Автобус остановился в тени одной из серых шестнадцатиэтажных башен, что вехами торчат по полукруглой обочине бульвара. Едва разомкнулись двери, как парень прыгнул со ступеньки вниз – поскользнулся, взмахнул руками, но, отплясав замысловатое па, таки устоял на ногах; следом за ним осторожно, опираясь на галантно протянутую руку, вышла девушка, что-то кокетливо бормоча.

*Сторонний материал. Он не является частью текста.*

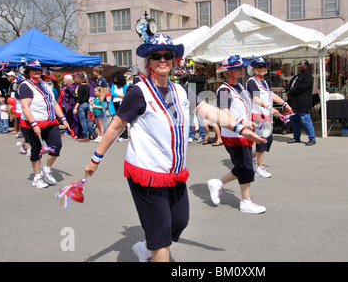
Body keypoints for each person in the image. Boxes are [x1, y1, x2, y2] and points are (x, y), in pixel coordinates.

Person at [83, 34, 265, 262]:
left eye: (167, 55)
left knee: (179, 222)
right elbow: (115, 126)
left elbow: (207, 110)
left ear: (174, 60)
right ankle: (154, 249)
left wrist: (239, 126)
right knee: (162, 240)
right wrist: (96, 158)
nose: (162, 60)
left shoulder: (180, 90)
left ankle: (145, 247)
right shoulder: (138, 92)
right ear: (148, 62)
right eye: (156, 56)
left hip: (175, 173)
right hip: (147, 174)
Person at [207, 55, 267, 214]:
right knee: (246, 167)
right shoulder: (225, 90)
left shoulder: (240, 87)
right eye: (237, 68)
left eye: (242, 68)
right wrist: (242, 121)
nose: (242, 70)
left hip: (244, 133)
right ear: (228, 72)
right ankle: (245, 201)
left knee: (243, 166)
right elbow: (224, 114)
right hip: (234, 135)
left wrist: (252, 120)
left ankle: (218, 183)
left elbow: (245, 107)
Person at [18, 60, 70, 189]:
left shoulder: (46, 85)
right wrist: (34, 124)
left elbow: (55, 103)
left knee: (56, 145)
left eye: (39, 69)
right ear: (28, 71)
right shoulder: (25, 85)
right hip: (32, 123)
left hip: (50, 121)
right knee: (36, 149)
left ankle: (47, 169)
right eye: (34, 69)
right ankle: (37, 177)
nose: (37, 72)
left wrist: (63, 118)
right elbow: (25, 107)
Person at [246, 57, 292, 178]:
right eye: (259, 66)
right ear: (254, 68)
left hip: (265, 116)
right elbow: (255, 99)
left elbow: (271, 94)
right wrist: (270, 107)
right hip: (257, 116)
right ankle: (259, 167)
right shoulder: (252, 81)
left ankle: (249, 159)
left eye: (264, 66)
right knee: (263, 141)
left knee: (267, 141)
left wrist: (284, 103)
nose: (262, 68)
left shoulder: (263, 82)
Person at [286, 59, 316, 146]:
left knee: (305, 120)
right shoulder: (297, 76)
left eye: (301, 65)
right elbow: (290, 85)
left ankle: (312, 138)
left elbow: (301, 87)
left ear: (306, 66)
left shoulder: (308, 77)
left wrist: (291, 93)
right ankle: (296, 137)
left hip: (302, 103)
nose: (299, 66)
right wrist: (287, 91)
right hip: (294, 103)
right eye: (298, 65)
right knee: (295, 120)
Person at [180, 64, 207, 143]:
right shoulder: (192, 78)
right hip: (190, 100)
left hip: (199, 100)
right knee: (190, 118)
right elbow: (181, 79)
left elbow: (193, 79)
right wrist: (183, 87)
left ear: (201, 72)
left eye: (197, 70)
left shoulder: (202, 78)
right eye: (195, 70)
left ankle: (202, 135)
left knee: (200, 119)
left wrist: (189, 78)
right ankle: (191, 135)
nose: (195, 71)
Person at [73, 72, 96, 142]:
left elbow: (79, 98)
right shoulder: (87, 86)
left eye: (77, 78)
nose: (76, 80)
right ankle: (93, 133)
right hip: (86, 104)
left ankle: (86, 135)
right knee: (87, 120)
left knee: (83, 121)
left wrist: (75, 107)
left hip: (81, 105)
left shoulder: (81, 87)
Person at [110, 71, 129, 141]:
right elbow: (112, 93)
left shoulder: (125, 86)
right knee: (117, 119)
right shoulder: (113, 85)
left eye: (116, 78)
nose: (114, 79)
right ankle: (119, 134)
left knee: (122, 119)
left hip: (122, 103)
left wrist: (120, 96)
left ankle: (124, 135)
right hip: (115, 103)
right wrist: (121, 96)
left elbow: (127, 95)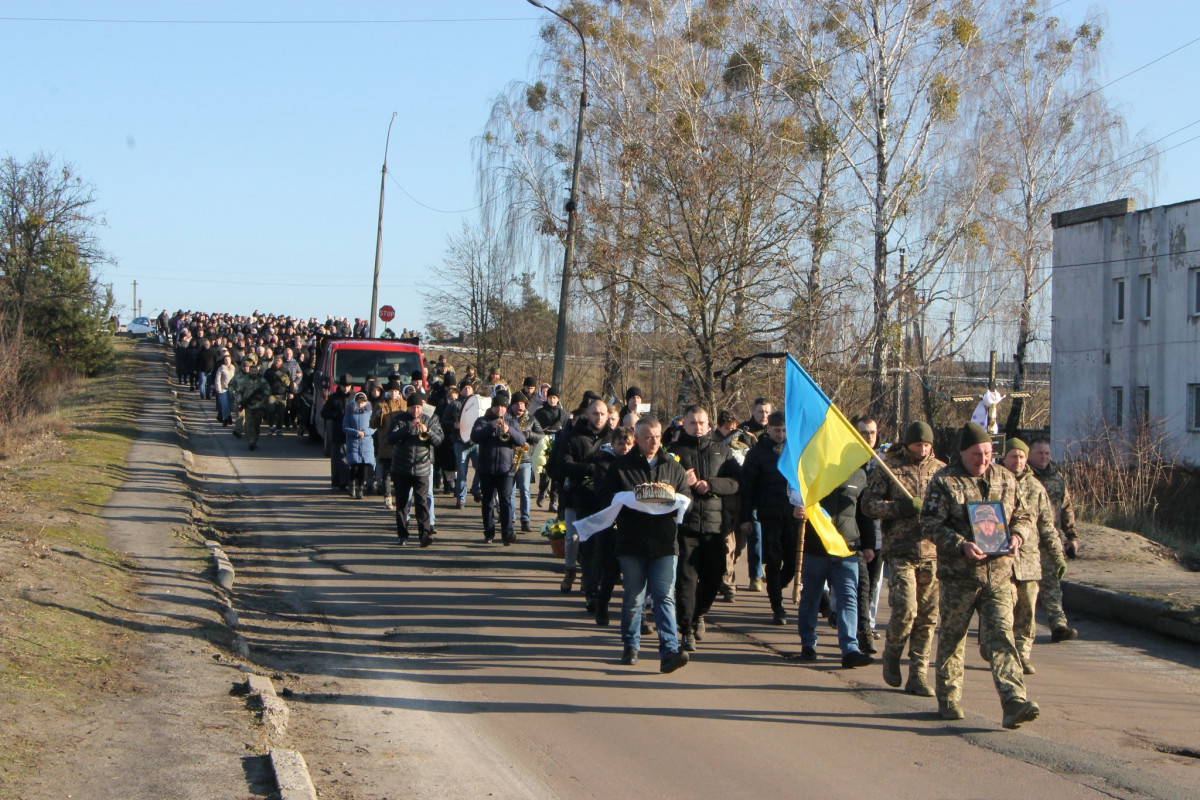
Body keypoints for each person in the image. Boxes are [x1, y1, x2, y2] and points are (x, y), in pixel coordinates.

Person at [923, 422, 1041, 729]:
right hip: (959, 577)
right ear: (962, 453)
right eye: (977, 454)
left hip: (999, 575)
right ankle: (949, 698)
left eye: (988, 453)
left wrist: (1017, 536)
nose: (983, 460)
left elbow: (1026, 515)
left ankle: (1013, 701)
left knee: (1002, 636)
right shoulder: (944, 481)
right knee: (953, 637)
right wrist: (961, 545)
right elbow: (930, 525)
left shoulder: (1006, 478)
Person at [861, 421, 945, 696]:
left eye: (927, 445)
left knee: (928, 617)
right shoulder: (890, 468)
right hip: (900, 551)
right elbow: (869, 505)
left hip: (932, 552)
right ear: (908, 443)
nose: (923, 450)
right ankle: (892, 653)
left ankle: (918, 674)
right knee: (906, 609)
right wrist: (900, 507)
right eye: (918, 444)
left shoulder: (941, 471)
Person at [603, 415, 691, 672]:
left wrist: (681, 500)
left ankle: (670, 650)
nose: (653, 442)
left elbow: (685, 495)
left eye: (657, 436)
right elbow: (605, 496)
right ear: (637, 438)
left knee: (665, 597)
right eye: (648, 437)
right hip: (632, 541)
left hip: (664, 542)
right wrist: (625, 498)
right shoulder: (621, 467)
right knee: (634, 597)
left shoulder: (672, 466)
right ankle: (631, 645)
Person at [990, 438, 1066, 674]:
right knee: (1003, 611)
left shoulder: (1036, 488)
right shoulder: (993, 482)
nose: (1018, 461)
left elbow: (1047, 525)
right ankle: (997, 648)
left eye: (1022, 457)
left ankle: (1022, 655)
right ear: (1005, 457)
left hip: (1029, 561)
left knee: (1027, 611)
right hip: (1000, 560)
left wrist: (1057, 554)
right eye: (1014, 456)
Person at [669, 406, 740, 652]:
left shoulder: (722, 450)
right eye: (692, 423)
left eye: (701, 423)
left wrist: (710, 484)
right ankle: (686, 629)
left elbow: (736, 482)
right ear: (684, 425)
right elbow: (663, 487)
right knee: (686, 580)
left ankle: (700, 613)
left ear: (709, 424)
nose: (697, 427)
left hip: (714, 525)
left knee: (714, 575)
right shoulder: (674, 453)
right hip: (685, 526)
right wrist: (684, 484)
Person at [796, 469, 876, 668]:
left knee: (848, 597)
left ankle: (850, 649)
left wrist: (868, 544)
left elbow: (863, 513)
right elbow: (793, 499)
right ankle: (808, 643)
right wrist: (795, 511)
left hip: (847, 548)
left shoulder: (859, 474)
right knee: (811, 596)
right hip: (816, 547)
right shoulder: (813, 470)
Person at [739, 411, 796, 624]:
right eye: (776, 430)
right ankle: (777, 606)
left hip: (792, 514)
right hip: (769, 514)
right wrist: (745, 518)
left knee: (792, 562)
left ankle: (775, 587)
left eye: (783, 431)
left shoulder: (794, 450)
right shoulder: (757, 453)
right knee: (773, 560)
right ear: (769, 429)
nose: (780, 434)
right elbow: (748, 487)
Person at [1028, 437, 1081, 642]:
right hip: (1027, 540)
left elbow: (1066, 508)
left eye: (1047, 453)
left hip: (1051, 539)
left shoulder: (1056, 478)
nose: (1044, 458)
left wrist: (1071, 536)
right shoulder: (1023, 478)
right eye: (1040, 453)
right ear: (1030, 455)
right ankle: (1022, 627)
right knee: (1027, 588)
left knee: (1052, 584)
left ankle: (1058, 625)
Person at [560, 399, 613, 596]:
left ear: (608, 416)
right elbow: (564, 464)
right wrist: (589, 468)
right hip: (579, 496)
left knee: (601, 544)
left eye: (602, 414)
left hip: (604, 498)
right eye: (595, 413)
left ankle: (592, 581)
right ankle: (576, 576)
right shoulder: (572, 437)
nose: (598, 417)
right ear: (587, 415)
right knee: (578, 541)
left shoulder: (613, 437)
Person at [588, 426, 635, 626]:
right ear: (613, 444)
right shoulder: (603, 464)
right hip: (609, 523)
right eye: (620, 444)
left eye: (628, 444)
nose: (624, 447)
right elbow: (601, 492)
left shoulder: (635, 464)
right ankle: (602, 604)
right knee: (610, 570)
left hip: (631, 523)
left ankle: (635, 616)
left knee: (633, 572)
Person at [388, 390, 444, 547]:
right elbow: (390, 438)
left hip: (422, 468)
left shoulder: (430, 419)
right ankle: (402, 534)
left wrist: (428, 431)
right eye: (413, 407)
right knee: (402, 504)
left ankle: (424, 534)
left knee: (422, 502)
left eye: (418, 407)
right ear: (408, 407)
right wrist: (407, 428)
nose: (416, 410)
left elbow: (439, 441)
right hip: (401, 468)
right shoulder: (399, 419)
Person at [471, 391, 526, 545]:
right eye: (497, 406)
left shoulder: (512, 422)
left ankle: (507, 534)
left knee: (506, 501)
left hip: (506, 469)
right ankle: (489, 533)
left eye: (503, 407)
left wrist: (509, 430)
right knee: (487, 502)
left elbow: (521, 440)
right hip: (486, 468)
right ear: (493, 407)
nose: (500, 409)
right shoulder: (482, 421)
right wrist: (490, 426)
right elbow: (475, 437)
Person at [716, 410, 757, 602]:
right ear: (718, 427)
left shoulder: (743, 446)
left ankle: (727, 576)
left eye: (733, 428)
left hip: (742, 502)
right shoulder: (714, 447)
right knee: (726, 545)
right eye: (726, 429)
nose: (730, 432)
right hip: (723, 503)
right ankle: (728, 584)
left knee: (739, 546)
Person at [852, 416, 884, 650]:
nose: (869, 437)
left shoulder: (883, 463)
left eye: (872, 432)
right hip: (854, 532)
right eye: (864, 432)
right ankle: (861, 629)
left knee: (872, 584)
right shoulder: (849, 461)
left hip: (878, 532)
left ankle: (867, 624)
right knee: (858, 585)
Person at [738, 398, 772, 592]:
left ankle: (767, 568)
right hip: (754, 490)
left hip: (773, 493)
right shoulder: (744, 432)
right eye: (761, 412)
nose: (764, 416)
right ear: (753, 411)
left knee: (770, 536)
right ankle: (755, 575)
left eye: (767, 412)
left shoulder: (777, 431)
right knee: (756, 536)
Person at [508, 391, 545, 533]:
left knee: (525, 490)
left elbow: (541, 436)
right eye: (517, 403)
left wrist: (529, 434)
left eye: (522, 404)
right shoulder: (506, 418)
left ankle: (525, 519)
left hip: (525, 459)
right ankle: (511, 519)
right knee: (510, 492)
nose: (520, 406)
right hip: (509, 459)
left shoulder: (530, 419)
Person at [371, 380, 407, 509]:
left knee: (399, 473)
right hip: (385, 442)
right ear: (387, 392)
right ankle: (387, 497)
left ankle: (400, 497)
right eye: (391, 391)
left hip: (401, 444)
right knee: (386, 472)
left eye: (396, 391)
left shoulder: (405, 404)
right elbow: (372, 424)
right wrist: (377, 416)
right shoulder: (380, 405)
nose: (393, 394)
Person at [534, 386, 567, 511]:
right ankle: (542, 492)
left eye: (554, 398)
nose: (552, 400)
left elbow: (566, 429)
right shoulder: (540, 412)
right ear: (546, 398)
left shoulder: (563, 414)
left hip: (558, 446)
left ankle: (553, 501)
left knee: (556, 476)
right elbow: (534, 427)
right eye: (550, 398)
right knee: (545, 474)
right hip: (544, 445)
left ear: (558, 399)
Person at [321, 374, 354, 490]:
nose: (346, 388)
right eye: (344, 386)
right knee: (337, 458)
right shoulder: (334, 398)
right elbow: (323, 413)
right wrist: (335, 415)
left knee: (350, 459)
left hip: (352, 434)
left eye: (348, 386)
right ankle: (337, 482)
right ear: (340, 386)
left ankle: (350, 482)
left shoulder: (354, 398)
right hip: (338, 432)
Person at [343, 391, 376, 498]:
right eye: (359, 402)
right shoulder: (349, 411)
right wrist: (356, 433)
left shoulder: (370, 412)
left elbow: (374, 427)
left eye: (363, 402)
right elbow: (345, 427)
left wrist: (365, 432)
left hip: (366, 442)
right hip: (354, 442)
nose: (361, 404)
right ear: (355, 402)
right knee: (355, 466)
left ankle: (360, 488)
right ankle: (351, 484)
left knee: (364, 466)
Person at [234, 356, 270, 451]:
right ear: (249, 371)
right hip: (249, 406)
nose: (254, 373)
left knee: (257, 425)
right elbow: (239, 392)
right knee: (249, 424)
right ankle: (251, 441)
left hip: (259, 406)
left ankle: (255, 439)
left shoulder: (262, 381)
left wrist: (262, 393)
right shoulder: (244, 381)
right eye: (252, 371)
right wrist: (240, 400)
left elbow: (268, 392)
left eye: (255, 371)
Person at [214, 353, 236, 426]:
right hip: (223, 389)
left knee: (231, 405)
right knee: (224, 405)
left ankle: (229, 415)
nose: (227, 361)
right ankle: (225, 419)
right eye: (225, 360)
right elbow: (217, 379)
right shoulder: (221, 368)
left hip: (232, 389)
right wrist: (218, 388)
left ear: (230, 360)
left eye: (228, 360)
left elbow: (236, 379)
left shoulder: (234, 368)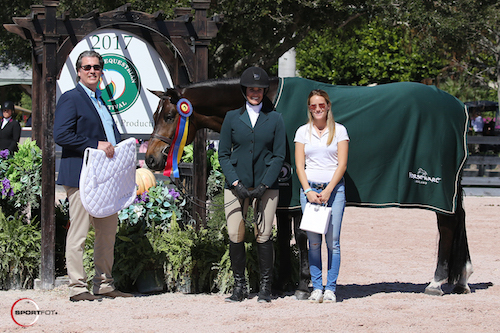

Ещё издали в запаздывающем пассажире, что юзом, на прямых ногах, скользил к открытой задней двери, я узнал нашего участкового телемеханика, и в предчувствии неминуемой сшибки едва сдерживал невольный смешок. Видать, не чая уж затормозить на раскатанном льду, он парусами широко раскинул в стороны руки. В самый последний момент парочка расцепилась. Мастер бочком умудрился проскользнуть в образовавшуюся брешь, оттолкнулся ото льдом мощённого тротуара и слёту вскочил на подножку автобуса. Перелетев через ступеньку, он по касательной притормозил плечом о стояк (от толчка салон будто встряхнуло) и ухватился за поручень над моей головой. Кисти его рук были примечательны смуглой кожей да узловатостью вен и прожилок, что, вздувшись, сплели густую голубовато-серую сеть.